5′ noncoding region of Gene C: schematic representation of the original and truncated fragments used in transfection experiments, TATA boxes predicted by the online promoter prediction program Neural Network Promoter Prediction (http://www.fruitfly.org/seq_tools/promoter.html) and the start codon ATG

Fig. 7
figure 7

Reporter activity assay; Constructs transfected in Chinese hamster ovary cells and their promoter activity as percentage of the value for the SV40 promoter; (−): negative control, promoterless luciferase reporter vector pGL3-Basic; A: 5′ region of Gene A; B: 5′ region of Gene B; (+): positive control, firefly luciferase reporter vector pGL3-Promoter containing the SV40 promoter; C1–C5: constructs of various length of Gene C 5′region

These constructs have to be further characterized concerning their function in stable cell clones expressing an industrially relevant product. Another attractive goal could be to screen for constructs encoding inducible promoter sequences suitable for the expression of, e.g., cell toxic products.

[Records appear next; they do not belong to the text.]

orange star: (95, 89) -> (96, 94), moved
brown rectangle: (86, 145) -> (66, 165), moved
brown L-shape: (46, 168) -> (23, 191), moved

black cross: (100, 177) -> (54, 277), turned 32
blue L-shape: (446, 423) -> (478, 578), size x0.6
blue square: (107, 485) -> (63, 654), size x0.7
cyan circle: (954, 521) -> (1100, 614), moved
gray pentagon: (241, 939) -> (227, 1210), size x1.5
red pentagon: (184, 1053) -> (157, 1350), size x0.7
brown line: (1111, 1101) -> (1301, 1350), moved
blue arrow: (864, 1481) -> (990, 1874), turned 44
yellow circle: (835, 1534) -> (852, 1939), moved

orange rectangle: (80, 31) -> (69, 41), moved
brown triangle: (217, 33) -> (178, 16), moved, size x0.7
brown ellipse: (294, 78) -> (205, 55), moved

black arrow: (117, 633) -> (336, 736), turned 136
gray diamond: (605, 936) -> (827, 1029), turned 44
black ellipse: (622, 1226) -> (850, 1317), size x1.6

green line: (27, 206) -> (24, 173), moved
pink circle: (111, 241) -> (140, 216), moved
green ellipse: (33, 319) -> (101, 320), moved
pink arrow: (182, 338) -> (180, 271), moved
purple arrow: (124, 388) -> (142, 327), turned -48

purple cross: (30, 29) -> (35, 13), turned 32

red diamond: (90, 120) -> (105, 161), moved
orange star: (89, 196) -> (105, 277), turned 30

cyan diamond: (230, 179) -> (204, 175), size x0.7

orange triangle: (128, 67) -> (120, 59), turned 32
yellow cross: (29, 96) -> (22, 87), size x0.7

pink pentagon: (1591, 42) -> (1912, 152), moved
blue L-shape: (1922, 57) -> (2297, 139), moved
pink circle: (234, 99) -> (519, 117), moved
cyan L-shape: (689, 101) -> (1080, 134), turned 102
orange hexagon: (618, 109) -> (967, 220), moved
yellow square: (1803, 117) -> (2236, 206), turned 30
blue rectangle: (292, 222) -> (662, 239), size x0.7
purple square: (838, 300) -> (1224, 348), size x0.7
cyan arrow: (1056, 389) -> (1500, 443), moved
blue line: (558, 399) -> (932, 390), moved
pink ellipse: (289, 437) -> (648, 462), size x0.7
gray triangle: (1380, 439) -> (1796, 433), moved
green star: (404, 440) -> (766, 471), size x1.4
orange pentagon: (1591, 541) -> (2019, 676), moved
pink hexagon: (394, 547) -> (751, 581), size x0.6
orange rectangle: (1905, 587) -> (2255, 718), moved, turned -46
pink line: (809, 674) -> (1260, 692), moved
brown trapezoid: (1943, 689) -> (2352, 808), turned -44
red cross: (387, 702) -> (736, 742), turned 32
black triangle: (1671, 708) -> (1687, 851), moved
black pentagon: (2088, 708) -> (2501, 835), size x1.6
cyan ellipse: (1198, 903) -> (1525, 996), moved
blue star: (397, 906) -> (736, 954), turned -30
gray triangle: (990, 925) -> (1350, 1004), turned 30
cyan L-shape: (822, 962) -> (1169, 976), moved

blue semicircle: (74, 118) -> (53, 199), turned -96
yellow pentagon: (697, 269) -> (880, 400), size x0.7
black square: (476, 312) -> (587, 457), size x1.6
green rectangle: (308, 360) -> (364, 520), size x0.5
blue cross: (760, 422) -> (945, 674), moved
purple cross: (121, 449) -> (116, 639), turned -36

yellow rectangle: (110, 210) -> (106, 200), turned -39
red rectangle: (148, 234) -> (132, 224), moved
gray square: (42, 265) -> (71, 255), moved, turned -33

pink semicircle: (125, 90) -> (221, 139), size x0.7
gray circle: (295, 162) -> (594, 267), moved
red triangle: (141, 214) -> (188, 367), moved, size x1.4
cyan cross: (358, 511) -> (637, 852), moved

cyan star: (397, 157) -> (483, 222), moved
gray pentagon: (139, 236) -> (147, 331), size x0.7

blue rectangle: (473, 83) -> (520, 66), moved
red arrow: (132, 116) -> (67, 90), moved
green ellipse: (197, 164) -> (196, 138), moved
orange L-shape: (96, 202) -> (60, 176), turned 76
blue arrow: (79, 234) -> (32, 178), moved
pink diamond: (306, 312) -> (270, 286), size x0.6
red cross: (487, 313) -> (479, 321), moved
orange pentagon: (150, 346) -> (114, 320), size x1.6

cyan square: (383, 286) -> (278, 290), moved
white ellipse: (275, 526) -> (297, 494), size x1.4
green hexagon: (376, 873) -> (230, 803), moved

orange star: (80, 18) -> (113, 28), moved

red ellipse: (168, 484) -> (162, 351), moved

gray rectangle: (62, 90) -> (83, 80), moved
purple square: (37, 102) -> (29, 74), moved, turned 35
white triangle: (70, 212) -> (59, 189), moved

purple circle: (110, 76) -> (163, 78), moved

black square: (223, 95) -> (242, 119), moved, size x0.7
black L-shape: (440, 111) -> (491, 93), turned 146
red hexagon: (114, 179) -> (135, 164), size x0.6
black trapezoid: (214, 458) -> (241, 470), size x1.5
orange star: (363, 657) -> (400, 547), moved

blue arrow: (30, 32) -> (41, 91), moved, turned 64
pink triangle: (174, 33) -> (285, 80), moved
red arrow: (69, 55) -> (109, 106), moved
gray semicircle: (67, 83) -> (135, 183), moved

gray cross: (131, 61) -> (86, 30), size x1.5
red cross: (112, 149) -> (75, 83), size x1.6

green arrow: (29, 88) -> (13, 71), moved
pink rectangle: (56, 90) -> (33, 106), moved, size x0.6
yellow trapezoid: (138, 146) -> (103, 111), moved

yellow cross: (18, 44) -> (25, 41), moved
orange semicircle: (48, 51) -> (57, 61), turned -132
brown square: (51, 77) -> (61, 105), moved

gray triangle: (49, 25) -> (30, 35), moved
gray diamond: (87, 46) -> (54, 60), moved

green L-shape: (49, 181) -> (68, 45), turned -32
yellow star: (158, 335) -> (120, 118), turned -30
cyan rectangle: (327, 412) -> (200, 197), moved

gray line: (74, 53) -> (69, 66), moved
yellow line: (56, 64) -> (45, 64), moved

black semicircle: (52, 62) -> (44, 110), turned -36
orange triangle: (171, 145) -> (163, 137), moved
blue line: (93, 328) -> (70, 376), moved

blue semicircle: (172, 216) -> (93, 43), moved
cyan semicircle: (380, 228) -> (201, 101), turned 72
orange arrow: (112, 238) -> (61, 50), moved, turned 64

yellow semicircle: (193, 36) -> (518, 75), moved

Such conditionally inducible gene expression can be particularly advantageous in order to optimize cell growth and achieve high cell densities during the initial phase. In a second production phase the promoter for the target protein can be activated by a specific stimulus to increase and prolong transgene expression. This kind of integrated process optimization allows adjusting gene expression characteristics and process conditions.

Overall, this method offers a very comfortable tool for the discovery of novel endogenous promoters even though only regulatory elements of known gene sequences can be identified using this approach. However, it is possible to directly target only highly expressed genes in order to increase the chance to find strong regulatory elements.